Tengo seis huevos a punto de caducar en la nevera. Esto es lo que me viene a la cabeza al despertarme, mientras por la radio informan del número de civiles asesinados ayer en las guerras de aquí y de allá. Como hago a diario la compra, trato de imaginarme el bombardeo de un mercado. Veo a la gente con sus carritos, con sus bolsas, yendo de un puesto a otro mientras hacen cuentas de lo que necesitan y de lo que se pueden llevar. Suele haber un decalaje entre lo necesario y lo posible. De súbito, se escucha una explosión que nos deja sordos, sin tímpanos, no oímos nada, ni siquiera el ruido del techo al derrumbarse sobre nuestras cabezas. Los corderos que colgaban del puesto de la carne arden extrañamente. Nos llega un olor a barbacoa loca. Algo húmedo desciende por mi rostro. Compruebo, al llevarme la mano, que es sangre procedente del oído. El humo se levanta como una sábana bajo la que comienzan a aparecer los cadáveres.

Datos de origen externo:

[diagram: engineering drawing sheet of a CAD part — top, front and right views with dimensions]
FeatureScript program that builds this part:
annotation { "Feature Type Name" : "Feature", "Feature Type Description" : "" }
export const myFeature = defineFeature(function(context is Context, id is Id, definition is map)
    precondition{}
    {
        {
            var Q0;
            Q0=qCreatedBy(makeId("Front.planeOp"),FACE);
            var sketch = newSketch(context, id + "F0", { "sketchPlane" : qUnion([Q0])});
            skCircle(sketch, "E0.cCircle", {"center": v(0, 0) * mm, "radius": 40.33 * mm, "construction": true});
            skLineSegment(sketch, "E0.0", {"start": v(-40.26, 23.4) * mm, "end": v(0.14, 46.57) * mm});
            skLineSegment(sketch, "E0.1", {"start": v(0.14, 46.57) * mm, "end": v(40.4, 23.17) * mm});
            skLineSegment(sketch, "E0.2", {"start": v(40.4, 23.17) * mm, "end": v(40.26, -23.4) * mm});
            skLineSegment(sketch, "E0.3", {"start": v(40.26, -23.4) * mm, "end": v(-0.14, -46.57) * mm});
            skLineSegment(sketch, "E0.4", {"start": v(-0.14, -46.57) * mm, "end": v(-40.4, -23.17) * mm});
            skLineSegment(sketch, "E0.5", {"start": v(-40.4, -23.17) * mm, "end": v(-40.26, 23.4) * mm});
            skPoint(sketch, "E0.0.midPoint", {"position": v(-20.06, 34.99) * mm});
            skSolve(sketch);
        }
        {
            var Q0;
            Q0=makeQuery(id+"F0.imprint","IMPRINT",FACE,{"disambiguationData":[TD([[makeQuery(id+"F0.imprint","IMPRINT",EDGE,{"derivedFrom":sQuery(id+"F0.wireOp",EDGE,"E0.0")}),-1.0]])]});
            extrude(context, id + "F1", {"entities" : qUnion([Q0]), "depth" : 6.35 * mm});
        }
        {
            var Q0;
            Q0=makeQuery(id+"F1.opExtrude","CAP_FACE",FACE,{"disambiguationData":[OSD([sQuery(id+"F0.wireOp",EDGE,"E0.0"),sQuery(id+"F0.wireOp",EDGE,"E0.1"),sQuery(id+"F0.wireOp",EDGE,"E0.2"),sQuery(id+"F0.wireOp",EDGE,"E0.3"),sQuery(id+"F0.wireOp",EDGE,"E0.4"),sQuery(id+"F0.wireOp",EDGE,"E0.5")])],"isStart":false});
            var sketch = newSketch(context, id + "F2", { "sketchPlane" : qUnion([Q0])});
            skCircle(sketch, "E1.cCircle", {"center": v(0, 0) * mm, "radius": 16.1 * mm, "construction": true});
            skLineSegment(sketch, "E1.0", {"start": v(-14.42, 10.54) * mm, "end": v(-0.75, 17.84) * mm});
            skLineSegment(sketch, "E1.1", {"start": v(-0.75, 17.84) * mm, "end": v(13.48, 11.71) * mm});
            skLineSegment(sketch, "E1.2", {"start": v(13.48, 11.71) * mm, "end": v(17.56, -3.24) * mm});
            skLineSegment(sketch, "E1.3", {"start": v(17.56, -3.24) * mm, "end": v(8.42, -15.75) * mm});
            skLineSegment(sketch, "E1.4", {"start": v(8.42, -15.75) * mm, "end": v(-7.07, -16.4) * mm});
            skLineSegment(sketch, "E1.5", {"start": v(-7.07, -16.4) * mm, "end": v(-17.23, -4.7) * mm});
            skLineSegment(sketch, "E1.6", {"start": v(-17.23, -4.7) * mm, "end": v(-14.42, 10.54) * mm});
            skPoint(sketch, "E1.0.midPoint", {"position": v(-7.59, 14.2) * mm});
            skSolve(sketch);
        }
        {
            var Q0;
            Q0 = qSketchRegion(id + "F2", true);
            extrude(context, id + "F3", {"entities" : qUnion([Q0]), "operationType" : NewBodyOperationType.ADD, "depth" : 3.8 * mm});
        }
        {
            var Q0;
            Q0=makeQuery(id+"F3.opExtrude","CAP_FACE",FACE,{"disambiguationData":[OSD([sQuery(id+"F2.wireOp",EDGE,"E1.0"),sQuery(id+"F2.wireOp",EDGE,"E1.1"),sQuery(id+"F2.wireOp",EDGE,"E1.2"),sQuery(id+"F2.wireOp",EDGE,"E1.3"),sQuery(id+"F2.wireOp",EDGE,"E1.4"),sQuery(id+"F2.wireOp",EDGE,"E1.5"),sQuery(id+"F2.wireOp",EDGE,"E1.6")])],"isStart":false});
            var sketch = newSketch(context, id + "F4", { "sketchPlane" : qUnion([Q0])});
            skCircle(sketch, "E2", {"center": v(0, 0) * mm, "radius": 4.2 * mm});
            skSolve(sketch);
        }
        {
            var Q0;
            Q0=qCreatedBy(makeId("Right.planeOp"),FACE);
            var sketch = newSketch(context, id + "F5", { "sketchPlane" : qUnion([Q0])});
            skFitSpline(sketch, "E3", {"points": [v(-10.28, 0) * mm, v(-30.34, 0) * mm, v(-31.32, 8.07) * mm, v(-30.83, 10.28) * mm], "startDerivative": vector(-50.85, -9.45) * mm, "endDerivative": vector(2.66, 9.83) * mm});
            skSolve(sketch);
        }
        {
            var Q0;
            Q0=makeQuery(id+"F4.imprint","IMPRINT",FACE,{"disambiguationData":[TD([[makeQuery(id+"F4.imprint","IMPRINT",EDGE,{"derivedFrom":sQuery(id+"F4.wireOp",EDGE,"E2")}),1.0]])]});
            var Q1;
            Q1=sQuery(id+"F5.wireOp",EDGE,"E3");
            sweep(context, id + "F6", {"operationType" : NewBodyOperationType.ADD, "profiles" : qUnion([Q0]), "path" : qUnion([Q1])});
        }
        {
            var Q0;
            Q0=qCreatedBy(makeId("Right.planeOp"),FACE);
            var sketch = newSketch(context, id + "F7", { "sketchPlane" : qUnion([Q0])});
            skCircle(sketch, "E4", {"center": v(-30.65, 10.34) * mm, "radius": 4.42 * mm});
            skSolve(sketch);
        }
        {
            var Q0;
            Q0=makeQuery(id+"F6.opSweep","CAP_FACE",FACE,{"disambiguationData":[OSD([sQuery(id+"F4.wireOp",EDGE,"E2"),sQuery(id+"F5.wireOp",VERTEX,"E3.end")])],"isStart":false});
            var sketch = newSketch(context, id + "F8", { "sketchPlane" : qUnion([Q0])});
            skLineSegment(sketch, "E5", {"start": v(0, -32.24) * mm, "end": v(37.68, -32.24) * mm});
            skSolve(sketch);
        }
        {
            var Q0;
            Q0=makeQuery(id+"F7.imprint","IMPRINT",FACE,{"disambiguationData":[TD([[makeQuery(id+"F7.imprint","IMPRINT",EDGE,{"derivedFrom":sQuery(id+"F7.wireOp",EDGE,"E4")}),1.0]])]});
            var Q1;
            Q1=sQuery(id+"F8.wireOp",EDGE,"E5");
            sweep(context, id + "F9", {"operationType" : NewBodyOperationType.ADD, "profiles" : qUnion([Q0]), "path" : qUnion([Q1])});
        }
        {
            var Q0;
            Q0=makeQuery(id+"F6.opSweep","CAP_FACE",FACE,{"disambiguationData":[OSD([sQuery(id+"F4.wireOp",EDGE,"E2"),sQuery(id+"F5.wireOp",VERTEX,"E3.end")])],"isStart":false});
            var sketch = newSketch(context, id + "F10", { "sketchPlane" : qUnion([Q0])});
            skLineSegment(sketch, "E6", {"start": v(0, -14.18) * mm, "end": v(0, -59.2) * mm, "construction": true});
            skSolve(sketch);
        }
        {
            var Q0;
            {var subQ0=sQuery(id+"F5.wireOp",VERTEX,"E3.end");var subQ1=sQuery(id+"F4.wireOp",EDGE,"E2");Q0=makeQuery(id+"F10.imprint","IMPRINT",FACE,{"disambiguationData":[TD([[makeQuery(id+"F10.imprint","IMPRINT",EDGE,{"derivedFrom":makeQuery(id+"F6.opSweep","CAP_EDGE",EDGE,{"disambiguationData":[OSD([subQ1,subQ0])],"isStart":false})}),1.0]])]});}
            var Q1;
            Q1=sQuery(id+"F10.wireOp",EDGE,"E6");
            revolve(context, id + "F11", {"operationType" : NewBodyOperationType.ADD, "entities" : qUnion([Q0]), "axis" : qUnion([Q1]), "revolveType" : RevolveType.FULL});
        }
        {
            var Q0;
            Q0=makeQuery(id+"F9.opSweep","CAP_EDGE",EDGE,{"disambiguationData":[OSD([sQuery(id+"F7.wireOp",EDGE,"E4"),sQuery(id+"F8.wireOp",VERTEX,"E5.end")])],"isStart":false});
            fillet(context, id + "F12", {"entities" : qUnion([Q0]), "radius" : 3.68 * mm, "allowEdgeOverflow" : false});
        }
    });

Procuro ser realista en mis reconstrucciones, pero enseguida, y a pesar del esfuerzo, me vuelven los seis huevos a punto de caducar que tengo en la nevera. Podría hervir tres antes de que se pasen de fecha y dejarlos para las ensaladas. Con el resto, no sé, haría una tortilla para hoy, quizá un revuelto de espárragos. Tengo un bote de espárragos también a punto de caducar. Me produce una desazón sin límites esta preocupación por las cuestiones domésticas teniendo a no sé muertos y no sé cuántos tímpanos rotos en un mercado de Ucrania, por ejemplo, donde quizá había, como en el mío, un puesto de costura en el que adaptaban la ropa vieja a las nuevas hechuras. Imagino ardiendo al maniquí de cartón piedra, una reliquia que la dueña del puesto compró en un rastrillo, porque le hizo mucha gracia. El niño lleva a la espalda una mochila de colegial que arde con las llamas en forma de alas. Se elevará de un momento a otro, como un ángel de fuego.
Pero los huevos, los espárragos… En realidad, las noticias no deberían permitir que me levantara de la cama. Debería estar tan deprimido que los huevos a punto de caducar me importaran un pimiento. O un rábano, no sé. Esto es lo que me deprime: que al final venzan las cuestiones de orden práctico porque, en el fondo, tenemos que hacer un esfuerzo para compadecernos de los otros.